> Extract:
-- Opening Marker --

Guest stars included Don Grady, Dennis Hopper, Phil Harris, and Cesar Romero.

== Production ==
In addition to being the star, Hutton "insisted on creative control of everything from writing to directing to designing", which resulted in the resignations of three producers and two directors. Becker wrote, "by the season's midpoint, Hutton was largely producing the show alone".

Stanley Roberts created The Betty Hutton Show., and William Harmon was a producer. Directors included Jodie Copeland, Jerry Hopper, Richard Kinon, and Robert Sidney. Writers included Ralph Goodman, Ed Jurist, Bob Kaufman, Kip King, Philip Lloyd, Laurence Marks, Marvin Marx, and Jack Wilson. Jerry Fielding composed the theme song.

Thirty episodes were filmed in black and white with a laugh track. Hutton owned the company that produced the program, which was filmed by Desilu. Post Cereals sponsored the program.

-- Closing Marker --

> Supplied information:
-- Opening Marker --

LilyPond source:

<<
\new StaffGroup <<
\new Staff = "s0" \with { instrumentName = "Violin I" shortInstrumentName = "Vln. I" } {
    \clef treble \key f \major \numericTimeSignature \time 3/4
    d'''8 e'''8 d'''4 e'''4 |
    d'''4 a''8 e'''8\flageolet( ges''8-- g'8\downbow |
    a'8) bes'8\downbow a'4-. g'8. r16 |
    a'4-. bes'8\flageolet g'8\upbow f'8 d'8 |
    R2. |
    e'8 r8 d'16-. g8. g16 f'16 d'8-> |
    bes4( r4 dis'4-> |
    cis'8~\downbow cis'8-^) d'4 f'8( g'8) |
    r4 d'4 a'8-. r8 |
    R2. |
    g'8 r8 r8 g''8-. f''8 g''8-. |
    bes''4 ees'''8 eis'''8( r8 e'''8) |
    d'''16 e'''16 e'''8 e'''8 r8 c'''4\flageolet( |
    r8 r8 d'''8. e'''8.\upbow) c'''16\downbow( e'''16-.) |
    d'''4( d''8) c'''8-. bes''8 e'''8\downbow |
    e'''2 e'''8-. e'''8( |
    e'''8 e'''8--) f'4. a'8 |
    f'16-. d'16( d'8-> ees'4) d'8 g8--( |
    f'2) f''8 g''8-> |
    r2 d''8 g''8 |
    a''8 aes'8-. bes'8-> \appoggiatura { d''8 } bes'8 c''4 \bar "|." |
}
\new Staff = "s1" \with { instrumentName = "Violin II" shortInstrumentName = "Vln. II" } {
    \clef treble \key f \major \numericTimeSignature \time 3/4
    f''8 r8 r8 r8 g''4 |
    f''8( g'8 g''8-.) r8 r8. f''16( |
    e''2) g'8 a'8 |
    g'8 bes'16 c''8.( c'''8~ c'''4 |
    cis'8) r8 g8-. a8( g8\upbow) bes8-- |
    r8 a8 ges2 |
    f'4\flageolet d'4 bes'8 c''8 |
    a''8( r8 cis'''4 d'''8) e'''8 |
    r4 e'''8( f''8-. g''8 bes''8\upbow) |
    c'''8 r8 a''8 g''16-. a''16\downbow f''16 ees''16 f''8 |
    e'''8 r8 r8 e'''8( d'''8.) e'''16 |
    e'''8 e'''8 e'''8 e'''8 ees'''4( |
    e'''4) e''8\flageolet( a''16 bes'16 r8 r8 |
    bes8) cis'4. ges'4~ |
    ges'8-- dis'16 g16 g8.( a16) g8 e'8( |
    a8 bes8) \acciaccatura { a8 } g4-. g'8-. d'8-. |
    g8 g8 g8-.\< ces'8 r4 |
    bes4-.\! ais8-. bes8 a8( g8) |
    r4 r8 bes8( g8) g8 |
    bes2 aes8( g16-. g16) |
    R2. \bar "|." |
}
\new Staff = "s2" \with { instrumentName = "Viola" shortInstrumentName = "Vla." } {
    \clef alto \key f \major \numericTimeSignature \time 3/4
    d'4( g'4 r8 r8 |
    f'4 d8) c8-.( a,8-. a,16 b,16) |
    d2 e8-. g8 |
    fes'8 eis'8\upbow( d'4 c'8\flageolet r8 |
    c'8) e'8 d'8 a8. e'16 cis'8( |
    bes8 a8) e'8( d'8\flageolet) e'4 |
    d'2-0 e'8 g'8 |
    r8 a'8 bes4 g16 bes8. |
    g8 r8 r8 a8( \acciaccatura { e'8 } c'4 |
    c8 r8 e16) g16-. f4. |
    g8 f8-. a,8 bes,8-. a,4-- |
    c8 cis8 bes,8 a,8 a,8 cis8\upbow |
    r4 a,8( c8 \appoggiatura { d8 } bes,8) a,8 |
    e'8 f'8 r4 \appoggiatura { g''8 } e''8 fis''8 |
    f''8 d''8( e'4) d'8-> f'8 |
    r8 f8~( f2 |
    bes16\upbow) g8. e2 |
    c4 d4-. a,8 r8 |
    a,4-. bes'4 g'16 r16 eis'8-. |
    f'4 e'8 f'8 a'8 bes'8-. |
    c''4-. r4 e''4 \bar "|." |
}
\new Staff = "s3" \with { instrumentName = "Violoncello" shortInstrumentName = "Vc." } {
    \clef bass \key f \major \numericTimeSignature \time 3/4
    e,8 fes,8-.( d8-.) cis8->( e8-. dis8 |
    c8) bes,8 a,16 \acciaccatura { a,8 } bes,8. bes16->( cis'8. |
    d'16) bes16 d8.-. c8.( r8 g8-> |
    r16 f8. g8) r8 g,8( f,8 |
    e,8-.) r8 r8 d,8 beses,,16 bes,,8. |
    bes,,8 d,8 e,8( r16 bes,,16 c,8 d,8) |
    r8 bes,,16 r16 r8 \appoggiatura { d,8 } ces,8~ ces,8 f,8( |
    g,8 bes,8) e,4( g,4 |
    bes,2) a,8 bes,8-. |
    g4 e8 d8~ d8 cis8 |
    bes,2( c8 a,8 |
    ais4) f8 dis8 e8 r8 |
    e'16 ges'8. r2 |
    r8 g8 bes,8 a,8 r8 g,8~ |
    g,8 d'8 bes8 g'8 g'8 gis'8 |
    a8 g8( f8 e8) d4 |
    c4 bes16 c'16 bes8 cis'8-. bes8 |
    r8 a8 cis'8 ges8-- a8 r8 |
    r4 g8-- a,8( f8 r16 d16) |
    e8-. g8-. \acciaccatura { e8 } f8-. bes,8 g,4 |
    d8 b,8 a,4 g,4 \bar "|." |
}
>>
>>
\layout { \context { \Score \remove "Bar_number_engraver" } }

-- Closing Marker --

> Explore the material:
- 1) Decide whether each statement below agrees with the text on The Betty Hutton Show. Answer yes or no and quote the deciding words of the text. (a) Desilu filmed the program. (b) The episodes were filmed in color. (c) Jerry Fielding directed episodes of the program.
- 2) According to the text on The Betty Hutton Show, who sponsored the program?
- 3) Transcribe the text on The Betty Hutton Show, starting at the words "Thirty episodes were" and ending after "sponsored the program.".

> Answers per task:
- 1)
(a) Yes: "which was filmed by Desilu"
(b) No: "Thirty episodes were filmed in black and white with a laugh track."
(c) No: "Jerry Fielding composed the theme song."

- 2) Post Cereals sponsored the program.

- 3)
Thirty episodes were filmed in black and white with a laugh track. Hutton owned the company that produced the program, which was filmed by Desilu. Post Cereals sponsored the program.